Throughout the nearly three-hour hearing, members of House Appropriations and Education subcommittees posed questions that focused on changing from a long-standing model that distributes commonwealth funds fairly even-handedly across institutions.
Specifically, the lawmakers are looking at models that direct more funding to students in the form of grants or possibly a model that awards money based on university performance on certain indicators such as graduation and retention rates.
Any funding model that punishes the unique mission of HBCUs — enrolling and graduating students from low-income households and underserved communities — is a funding model that should be dead on arrival. Instead, it’s being debated with very little consideration for how Cheyney and Lincoln will fare in the effort to prop up the state’s larger public-affiliated campuses at the expense of state-supported schools.
Larger state-affiliated schools in the state have endorsed the discussions in part but warn against the competitive advantage it could create for border state schools working hard to recruit students out of the commonwealth.
Pennsylvania continues to be weird about Lincoln University of Pennsylvania and Cheyney University.
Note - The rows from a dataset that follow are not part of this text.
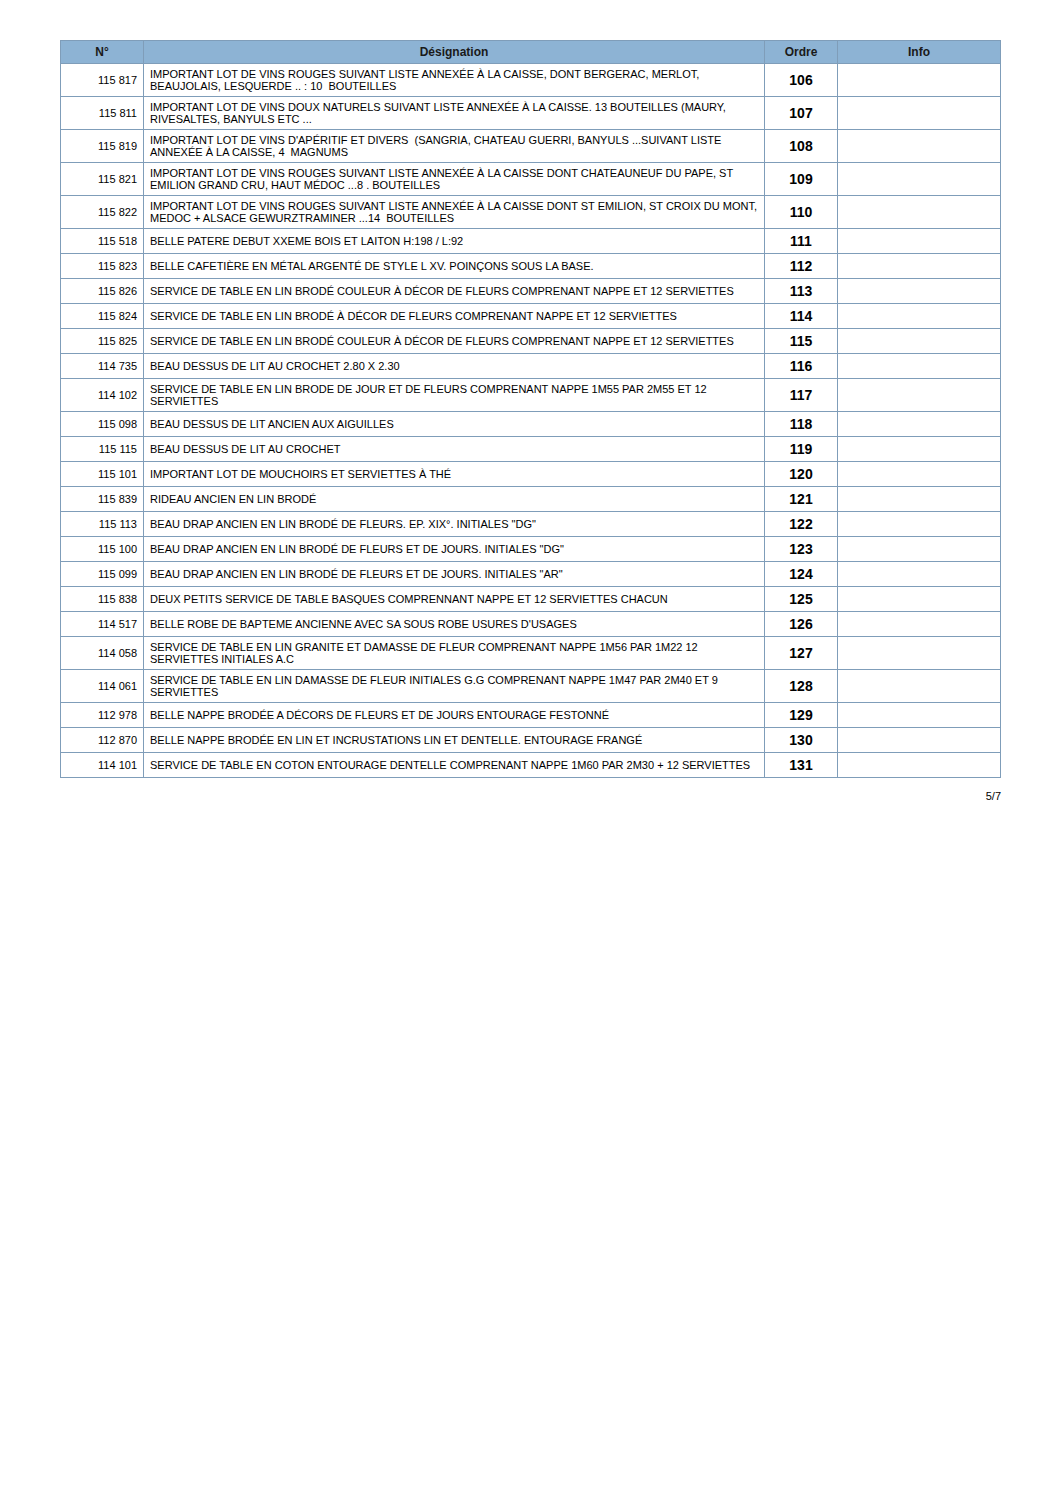| N° | Désignation | Ordre | Info |
| --- | --- | --- | --- |
| 115 817 | IMPORTANT LOT DE VINS ROUGES SUIVANT LISTE ANNEXÉE À LA CAISSE, DONT BERGERAC, MERLOT, BEAUJOLAIS, LESQUERDE .. : 10 BOUTEILLES | 106 | |
| 115 811 | IMPORTANT LOT DE VINS DOUX NATURELS SUIVANT LISTE ANNEXÉE À LA CAISSE. 13 BOUTEILLES (MAURY, RIVESALTES, BANYULS ETC ... | 107 | |
| 115 819 | IMPORTANT LOT DE VINS D'APÉRITIF ET DIVERS (SANGRIA, CHATEAU GUERRI, BANYULS ...SUIVANT LISTE ANNEXÉE À LA CAISSE, 4 MAGNUMS | 108 | |
| 115 821 | IMPORTANT LOT DE VINS ROUGES SUIVANT LISTE ANNEXÉE À LA CAISSE DONT CHATEAUNEUF DU PAPE, ST EMILION GRAND CRU, HAUT MÉDOC ...8 . BOUTEILLES | 109 | |
| 115 822 | IMPORTANT LOT DE VINS ROUGES SUIVANT LISTE ANNEXÉE À LA CAISSE DONT ST EMILION, ST CROIX DU MONT, MEDOC + ALSACE GEWURZTRAMINER ...14 BOUTEILLES | 110 | |
| 115 518 | BELLE PATERE DEBUT XXEME BOIS ET LAITON H:198 / L:92 | 111 | |
| 115 823 | BELLE CAFETIÈRE EN MÉTAL ARGENTÉ DE STYLE L XV. POINÇONS SOUS LA BASE. | 112 | |
| 115 826 | SERVICE DE TABLE EN LIN BRODÉ COULEUR À DÉCOR DE FLEURS COMPRENANT NAPPE ET 12 SERVIETTES | 113 | |
| 115 824 | SERVICE DE TABLE EN LIN BRODÉ À DÉCOR DE FLEURS COMPRENANT NAPPE ET 12 SERVIETTES | 114 | |
| 115 825 | SERVICE DE TABLE EN LIN BRODÉ COULEUR À DÉCOR DE FLEURS COMPRENANT NAPPE ET 12 SERVIETTES | 115 | |
| 114 735 | BEAU DESSUS DE LIT AU CROCHET 2.80 X 2.30 | 116 | |
| 114 102 | SERVICE DE TABLE EN LIN BRODE DE JOUR ET DE FLEURS COMPRENANT NAPPE 1M55 PAR 2M55 ET 12 SERVIETTES | 117 | |
| 115 098 | BEAU DESSUS DE LIT ANCIEN AUX AIGUILLES | 118 | |
| 115 115 | BEAU DESSUS DE LIT AU CROCHET | 119 | |
| 115 101 | IMPORTANT LOT DE MOUCHOIRS ET SERVIETTES À THÉ | 120 | |
| 115 839 | RIDEAU ANCIEN EN LIN BRODÉ | 121 | |
| 115 113 | BEAU DRAP ANCIEN EN LIN BRODÉ DE FLEURS. EP. XIX°. INITIALES "DG" | 122 | |
| 115 100 | BEAU DRAP ANCIEN EN LIN BRODÉ DE FLEURS ET DE JOURS. INITIALES "DG" | 123 | |
| 115 099 | BEAU DRAP ANCIEN EN LIN BRODÉ DE FLEURS ET DE JOURS. INITIALES "AR" | 124 | |
| 115 838 | DEUX PETITS SERVICE DE TABLE BASQUES COMPRENNANT NAPPE ET 12 SERVIETTES CHACUN | 125 | |
| 114 517 | BELLE ROBE DE BAPTEME ANCIENNE AVEC SA SOUS ROBE USURES D'USAGES | 126 | |
| 114 058 | SERVICE DE TABLE EN LIN GRANITE ET DAMASSE DE FLEUR COMPRENANT NAPPE 1M56 PAR 1M22 12 SERVIETTES INITIALES A.C | 127 | |
| 114 061 | SERVICE DE TABLE EN LIN DAMASSE DE FLEUR INITIALES G.G COMPRENANT NAPPE 1M47 PAR 2M40 ET 9 SERVIETTES | 128 | |
| 112 978 | BELLE NAPPE BRODÉE A DÉCORS DE FLEURS ET DE JOURS ENTOURAGE FESTONNÉ | 129 | |
| 112 870 | BELLE NAPPE BRODÉE EN LIN ET INCRUSTATIONS LIN ET DENTELLE. ENTOURAGE FRANGÉ | 130 | |
| 114 101 | SERVICE DE TABLE EN COTON ENTOURAGE DENTELLE COMPRENANT NAPPE 1M60 PAR 2M30 + 12 SERVIETTES | 131 | |
5/7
Solutions like merging the two institutions or combining embattled Cheyney with nearby and historically white West Chester University have been publicly offered and have fallen through. Top lawmakers in the state interfered and stopped a presidential dismissal, and it remains unclear why the president was being fired in the first place and why the governor and the attorney general cared so much.
These discussions are at the committee level and could just be another useless shot into the dark. But all shots fired in and around the direction of HBCUs deserve alarms and attention of the highest levels of interest.